Abstract

Motivation

AutoDock is a very popular software package for docking and virtual screening. However, currently it is hard work to visualize more than one result from the virtual screening at a time. To overcome this limitation we have designed JADOPPT, a tool for automatically preparing and processing multiple ligand-protein docked poses obtained from AutoDock. It allows the simultaneous visual assessment and comparison of multiple poses through clustering methods. Moreover, it permits the representation of reference ligands with known binding modes, binding site residues, highly scoring regions for the ligand, and the calculated binding energy of the best ranked results.

Availability and Implementation

JADOPPT, supplementary material (Case Studies 1 and 2) and video tutorials are available at http://visualanalytics.land/cgarcia/JADOPPT.html

Supplementary information

Supplementary data are available at Bioinformatics online.

1 Introduction

The discovery of new drugs and chemicals with biological activity through virtual screening is a well-established methodology. Among the extant docking software tools, AutoDock (Morris et al., 1998) is one of the most popular. However, virtual screening campaigns produce a large number of docking poses that require costly visual efforts to determine the quality of the target-ligand interactions. In this context, several tools have been developed for the analysis of the AutoDock docking results, such as AutoDockTools (Morris et al., 2009), BDT (Vaqué et al., 2006), DOVIS (Zhang et al., 2008) and plugin access through PyMOL software (Lill and Danielson, 2011; Seeliger and Groot, 2010). JADOPPT is an alternative tool that allows highly interactive visual analysis, and provides means for refinement of docking studies. It also overcomes the limitations of single molecule analysis by employing a clustering methodological approach and allows comparisons of multiple dockings. Thus, JADOPPT represents a new application with diverse functionalities that is likely to be a valuable contribution in the field of drug discovery.

2 Methods

JADOPPT performs three main tasks. Firstly, it focuses on reducing the dimensionality problem by hierarchically selecting representative poses for each docked molecule. JADOPPT calculates the RMSD between the poses and automatically clusters them. The size of the clusters is determined by the RMSD threshold (default 2.0 Å). The pose with minimum energy within each cluster is selected as its representative. As a result, the dataset size is reduced while the information richness of the chemical sampling is preserved. Two kinds of clustering algorithms are available within JADOPPT: the hierarchical (average, complete and single linkage) and the partitional algorithm (which was called K-RMSD, see Suppl. Material). The clustering results are presented as dendrograms, or box-like views for the K-RMSD (see Fig. 1.1). We have added a graphical interface to the molecular viewer Jmol (Herráez, 2006) for interactive 3D visualization of the poses selected on the dendrogram or box-like views. The interface allows the analysis and comparison of clusters through visual inspection of their representatives by clicking on any rectangle of the box-like visualization (Fig. 1.1), their binding energies, and the change of the automatically selected representatives. Moreover, the binding energies are color coded, (red-green for less to more affinity to the protein). On the other hand, the user can click on the branches in the dendrogram visualization for the analysis of clusters, as well as of individual molecules. Detailed information of the tools is provided in the manual.
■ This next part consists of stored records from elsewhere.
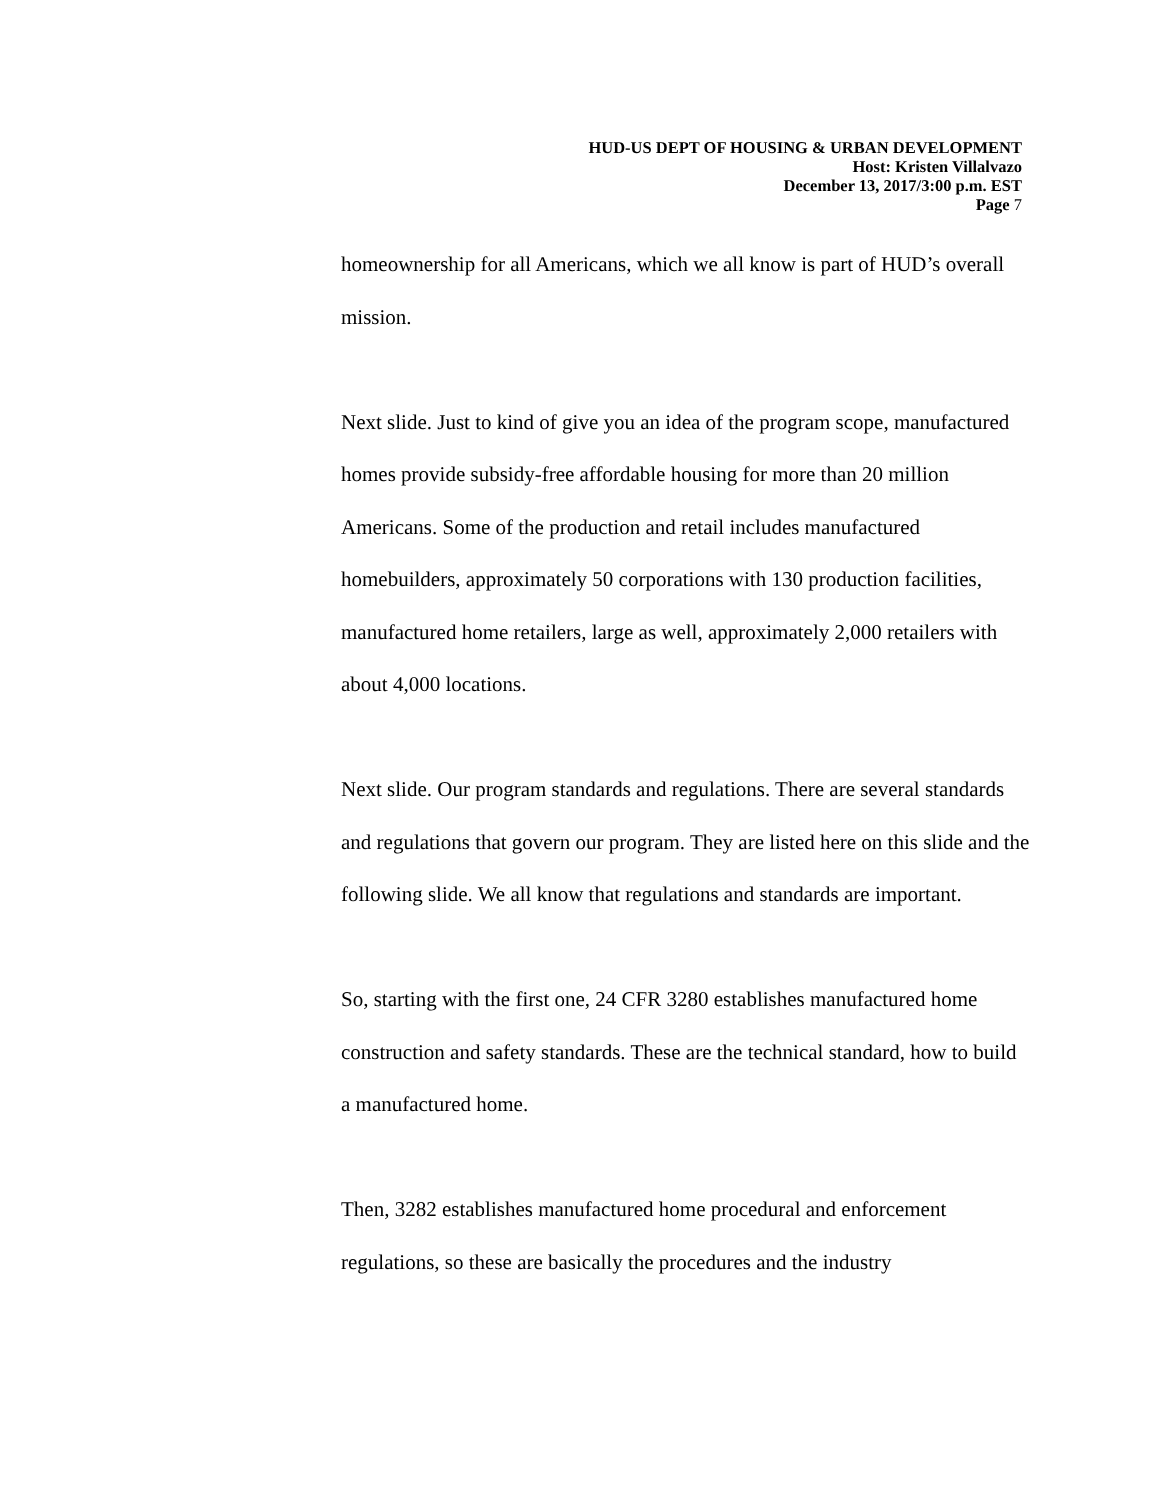HUD-US DEPT OF HOUSING & URBAN DEVELOPMENT
Host: Kristen Villalvazo
December 13, 2017/3:00 p.m. EST
Page 7
homeownership for all Americans, which we all know is part of HUD’s overall mission.
Next slide. Just to kind of give you an idea of the program scope, manufactured homes provide subsidy-free affordable housing for more than 20 million Americans. Some of the production and retail includes manufactured homebuilders, approximately 50 corporations with 130 production facilities, manufactured home retailers, large as well, approximately 2,000 retailers with about 4,000 locations.
Next slide. Our program standards and regulations. There are several standards and regulations that govern our program. They are listed here on this slide and the following slide. We all know that regulations and standards are important.
So, starting with the first one, 24 CFR 3280 establishes manufactured home construction and safety standards. These are the technical standard, how to build a manufactured home.
Then, 3282 establishes manufactured home procedural and enforcement regulations, so these are basically the procedures and the industry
Clustering views: dendrogram and box-like views (hierarchical and K-RMSD). Comparison of poses: Poses were not represented by their atoms but by their shortest distances to a fixed set of observers extracted from map files (see Suppl. Material). 1749 representatives, selected in the first step, were clustered, plus two references (green and brown lines). Redesigning maps and redocking: top: spheres are positioned based on a reference ligand (left) and the AutoDock A map values (center) were modified (right); bottom: initial docking results for the reference ligand (left), and the new results (right)
Fig. 1

Clustering views: dendrogram and box-like views (hierarchical and K-RMSD). Comparison of poses: Poses were not represented by their atoms but by their shortest distances to a fixed set of observers extracted from map files (see Suppl. Material). 1749 representatives, selected in the first step, were clustered, plus two references (green and brown lines). Redesigning maps and redocking: top: spheres are positioned based on a reference ligand (left) and the AutoDock A map values (center) were modified (right); bottom: initial docking results for the reference ligand (left), and the new results (right)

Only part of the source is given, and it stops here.